Маркграф побывал по приглашению в нескольких благородных семействах и быстро понял, насколько ухудшилась политическая ситуация. Конрад осознал, что большую часть феодальной знати Иерусалима не заботило выживание государства. Лишь Рено де Шатильону хватило мужества и решимости противостоять нависшей мусульманской угрозе. Конрад тут же сошелся с самодовольным рыцарем, несмотря на предупреждения короля Ги и недоверие мелких аристократов, и даже принял участие в нескольких дерзких набегах на караваны язычников. Именно во время своего первого набега с Рено он заработал шрам на щеке, хотя и получил его от руки недостойного, по его мнению, противника.
Отогнав неприятные воспоминания, Конрад стал размышлять о своем союзе с Рено де Шатильоном. Он знал, что у Рено мало сторонников, особенно после его дерзкого нападения на Мекку и Медину, но Конрада почти не заботило мнение придворных скептиков. Благородные семьи Иерусалима не ценили пыл и самоотдачу Рено, они не понимали, что только постоянная демонстрация силы и храбрости может сдержать безбожников. Конрад, разочарованный бесконечной междоусобицей среди знати, заметил приближающуюся беду намного раньше своих противников при дворе и подготовился ко дню, который, как он надеялся, никогда не настанет. Но этот день оказался неотвратим.
Конрад переступил через дохлую крысу, которую атаковали муравьи, и гордо направился к вновь прибывшим, чтобы поприветствовать их. При этом он продолжал размышлять над тем, насколько сильно за такое короткое время изменилась его жизнь. Дворяне больше пяти лет наблюдали, как он из избалованного аристократа, прожигающего жизнь в поместьях Иерусалима, превратился в отчаянного отшельника, возглавившего банду всякого отребья, выучившегося выживать в почти первобытных условиях. Как ему не хватало теплой пуховой перины на кровати и тишины толстых каменных стен! Как не хватало аромата сирени, который разносил теплый летний ветерок! Сейчас он чувствовал только запах смерти и разложения. В лагере лишь недавно утихла эпидемия сыпного тифа, забравшего еще семьдесят человек, но запах изъеденных болезнью трупов, словно зловонное облако, продолжал витать над лагерем.
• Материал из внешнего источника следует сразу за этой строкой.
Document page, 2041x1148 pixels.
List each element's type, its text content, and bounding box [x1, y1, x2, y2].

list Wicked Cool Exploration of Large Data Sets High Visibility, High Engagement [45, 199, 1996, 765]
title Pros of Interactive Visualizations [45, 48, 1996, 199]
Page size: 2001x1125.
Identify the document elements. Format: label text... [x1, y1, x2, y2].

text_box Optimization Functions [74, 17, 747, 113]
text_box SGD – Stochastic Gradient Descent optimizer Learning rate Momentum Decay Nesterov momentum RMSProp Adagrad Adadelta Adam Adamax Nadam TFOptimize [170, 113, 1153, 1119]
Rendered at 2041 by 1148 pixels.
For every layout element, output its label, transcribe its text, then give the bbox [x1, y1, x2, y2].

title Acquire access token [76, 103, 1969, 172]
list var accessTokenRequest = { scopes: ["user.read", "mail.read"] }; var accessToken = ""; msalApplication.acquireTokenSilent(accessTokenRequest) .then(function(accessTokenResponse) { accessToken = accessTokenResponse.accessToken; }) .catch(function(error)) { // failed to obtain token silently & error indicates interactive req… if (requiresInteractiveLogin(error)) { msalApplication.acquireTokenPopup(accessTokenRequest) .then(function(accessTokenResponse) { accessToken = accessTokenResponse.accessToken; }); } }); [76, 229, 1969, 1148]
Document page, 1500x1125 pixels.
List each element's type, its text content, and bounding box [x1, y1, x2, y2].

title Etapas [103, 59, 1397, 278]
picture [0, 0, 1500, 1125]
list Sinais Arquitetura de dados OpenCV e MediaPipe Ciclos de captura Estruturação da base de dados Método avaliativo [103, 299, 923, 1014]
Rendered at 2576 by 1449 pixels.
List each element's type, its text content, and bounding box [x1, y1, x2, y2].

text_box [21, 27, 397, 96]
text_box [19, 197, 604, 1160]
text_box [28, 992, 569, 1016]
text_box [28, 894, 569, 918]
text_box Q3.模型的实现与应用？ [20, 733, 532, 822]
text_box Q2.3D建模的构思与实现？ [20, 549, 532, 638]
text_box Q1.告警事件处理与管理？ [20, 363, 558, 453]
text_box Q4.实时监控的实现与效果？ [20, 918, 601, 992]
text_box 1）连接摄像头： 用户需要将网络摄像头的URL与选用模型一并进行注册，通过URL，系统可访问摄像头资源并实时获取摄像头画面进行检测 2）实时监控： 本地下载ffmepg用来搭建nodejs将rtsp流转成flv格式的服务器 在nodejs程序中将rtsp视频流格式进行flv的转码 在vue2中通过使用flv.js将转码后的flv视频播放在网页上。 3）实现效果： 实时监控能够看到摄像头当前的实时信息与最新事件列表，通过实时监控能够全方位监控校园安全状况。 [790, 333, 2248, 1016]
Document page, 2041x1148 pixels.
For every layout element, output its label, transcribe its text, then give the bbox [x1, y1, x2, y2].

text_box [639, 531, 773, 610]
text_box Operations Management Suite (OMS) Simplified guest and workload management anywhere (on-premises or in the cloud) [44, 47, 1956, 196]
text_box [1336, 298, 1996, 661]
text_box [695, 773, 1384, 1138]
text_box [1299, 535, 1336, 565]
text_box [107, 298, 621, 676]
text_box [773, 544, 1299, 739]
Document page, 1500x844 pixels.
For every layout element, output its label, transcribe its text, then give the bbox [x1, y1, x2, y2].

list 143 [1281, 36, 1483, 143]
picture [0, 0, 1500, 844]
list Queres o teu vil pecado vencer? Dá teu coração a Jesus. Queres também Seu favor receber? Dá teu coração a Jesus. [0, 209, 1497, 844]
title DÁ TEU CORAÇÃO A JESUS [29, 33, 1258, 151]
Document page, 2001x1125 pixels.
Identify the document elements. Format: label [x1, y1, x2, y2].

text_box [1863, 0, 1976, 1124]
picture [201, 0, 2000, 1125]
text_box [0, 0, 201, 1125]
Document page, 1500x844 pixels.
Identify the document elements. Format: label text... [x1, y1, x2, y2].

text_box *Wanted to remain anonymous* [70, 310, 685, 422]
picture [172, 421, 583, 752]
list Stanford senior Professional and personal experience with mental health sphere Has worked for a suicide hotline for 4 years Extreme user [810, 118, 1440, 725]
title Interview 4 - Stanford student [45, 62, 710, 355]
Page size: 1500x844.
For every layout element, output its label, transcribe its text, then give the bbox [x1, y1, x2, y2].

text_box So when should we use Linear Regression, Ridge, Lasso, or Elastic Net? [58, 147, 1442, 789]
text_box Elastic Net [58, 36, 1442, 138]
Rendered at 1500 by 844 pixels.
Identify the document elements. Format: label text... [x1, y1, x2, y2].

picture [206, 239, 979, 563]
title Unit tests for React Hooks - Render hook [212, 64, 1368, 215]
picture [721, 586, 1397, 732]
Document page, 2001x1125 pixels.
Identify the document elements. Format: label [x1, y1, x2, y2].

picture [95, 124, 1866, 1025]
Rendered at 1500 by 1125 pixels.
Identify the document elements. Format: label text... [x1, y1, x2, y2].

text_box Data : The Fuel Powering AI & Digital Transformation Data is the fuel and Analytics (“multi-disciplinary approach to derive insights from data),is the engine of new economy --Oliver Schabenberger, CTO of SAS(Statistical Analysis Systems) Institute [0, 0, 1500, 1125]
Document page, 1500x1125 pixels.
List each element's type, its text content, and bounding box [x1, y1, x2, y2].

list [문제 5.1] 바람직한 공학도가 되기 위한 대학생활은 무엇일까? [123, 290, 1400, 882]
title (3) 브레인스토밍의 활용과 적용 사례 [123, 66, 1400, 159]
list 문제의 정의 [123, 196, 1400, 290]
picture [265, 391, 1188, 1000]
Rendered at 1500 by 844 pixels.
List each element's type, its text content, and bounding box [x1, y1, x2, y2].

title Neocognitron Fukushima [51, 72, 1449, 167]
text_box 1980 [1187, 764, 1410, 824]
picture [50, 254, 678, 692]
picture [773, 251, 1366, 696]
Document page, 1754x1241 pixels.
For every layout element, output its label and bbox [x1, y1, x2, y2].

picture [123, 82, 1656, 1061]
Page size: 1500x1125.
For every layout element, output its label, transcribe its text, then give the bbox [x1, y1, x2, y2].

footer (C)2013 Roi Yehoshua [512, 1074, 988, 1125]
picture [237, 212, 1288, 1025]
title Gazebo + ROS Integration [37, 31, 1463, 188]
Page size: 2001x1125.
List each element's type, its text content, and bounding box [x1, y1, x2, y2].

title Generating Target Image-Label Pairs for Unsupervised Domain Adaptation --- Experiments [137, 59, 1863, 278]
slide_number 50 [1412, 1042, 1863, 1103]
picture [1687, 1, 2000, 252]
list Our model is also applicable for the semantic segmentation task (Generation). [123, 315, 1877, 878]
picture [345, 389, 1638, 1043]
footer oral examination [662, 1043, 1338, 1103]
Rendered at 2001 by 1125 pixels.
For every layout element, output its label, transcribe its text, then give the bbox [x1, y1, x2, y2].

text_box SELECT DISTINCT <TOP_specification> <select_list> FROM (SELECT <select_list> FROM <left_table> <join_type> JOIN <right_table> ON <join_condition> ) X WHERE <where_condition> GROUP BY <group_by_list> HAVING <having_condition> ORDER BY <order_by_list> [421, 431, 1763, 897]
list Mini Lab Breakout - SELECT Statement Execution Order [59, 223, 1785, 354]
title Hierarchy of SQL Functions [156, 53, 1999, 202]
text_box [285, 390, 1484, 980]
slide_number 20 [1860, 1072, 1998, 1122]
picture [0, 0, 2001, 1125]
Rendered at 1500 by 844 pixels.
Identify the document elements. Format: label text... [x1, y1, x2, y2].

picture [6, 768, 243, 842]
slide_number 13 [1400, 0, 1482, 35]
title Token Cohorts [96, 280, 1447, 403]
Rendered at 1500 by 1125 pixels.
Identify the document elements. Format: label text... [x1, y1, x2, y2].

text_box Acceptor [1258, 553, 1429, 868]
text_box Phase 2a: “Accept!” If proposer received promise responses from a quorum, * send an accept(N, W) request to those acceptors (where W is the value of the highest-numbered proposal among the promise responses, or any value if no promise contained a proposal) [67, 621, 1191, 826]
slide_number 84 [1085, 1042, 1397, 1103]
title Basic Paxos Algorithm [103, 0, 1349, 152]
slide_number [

После падения Иерусалимского королевства и захвата короля Ги выжившие дворяне сдались на милость Саладина в обмен за возможность покинуть Палестину. Султан с радостью согласился, понимая, что казнь сделает из родовитых пленников мучеников, за смерть которых незамедлительно последует возмездие от их семей в Европе. Изгнание главных семей, чьи интриги подорвали правление христиан, намного действеннее для подавления любого сопротивления со стороны оставшегося христианского населения Иерусалима. Когда вся верхушка знати сбежит в свои наследственные замки на запад, у христианских масс не останется необходимого центра, возле которого можно сплотиться и организовать сопротивление мусульманскому захвату.
Конраду повезло. Его не было в Палестине, когда пал Иерусалим, — он уехал в Византию с дипломатической миссией. Весть о поражении короля Ги при Хаттине не успела достичь Константинополя, и Конрад ступил на корабль паломников, направляющийся в Акру, в полном неведении относительно того, что произошло на Святой земле. Конрад никогда не забудет жуткую тишину, встретившую небольшое судно, переполненное испуганными греками, потратившими все свои сбережения, чтобы посетить Священный город, когда они пришвартовались в покинутом порту. Ни звона колоколов, ни каких-либо признаков жизни вообще. Конрад сошел на берег с дурным предчувствием, внутренний голос нашептывал ему, что его жизнь никогда больше не будет прежней. В конце концов, заметив нейтральный киприотский флаг на мачте, к ним медленно подошел сарацин, чтобы поприветствовать вновь прибывших, которые, по его разумению, являлись дружественными купцами. Ошеломленный Конрад увидел, как по берегу как ни в чем не бывало идет безбожник в тюрбане, и сразу все понял. Маркграф не стал разуверять глупого араба в том, что он принял его за другого, и выяснил правду: Палестина пала, король Ги заключен под стражу в Дамаске. Иерусалим тогда еще подвергался осаде, но не пройдет и двух недель, как падет и он. Власти Саладина не поддалась лишь ливанская цитадель христианства в Тире.
Возможно, что-то в поведении Конрада, а именно выражение ужаса на его лице, который не удалось скрыть при этих новостях, заставили бородатого солдата насторожиться и в конце концов поднять тревогу по поводу прибытия «торгового» судна. К счастью, Конраду удалось вернуться на борт живым, и он тут же приказал испуганному капитану плыть в Тир, пока их не поймали и не поработили безбожники, захватившие Святую землю.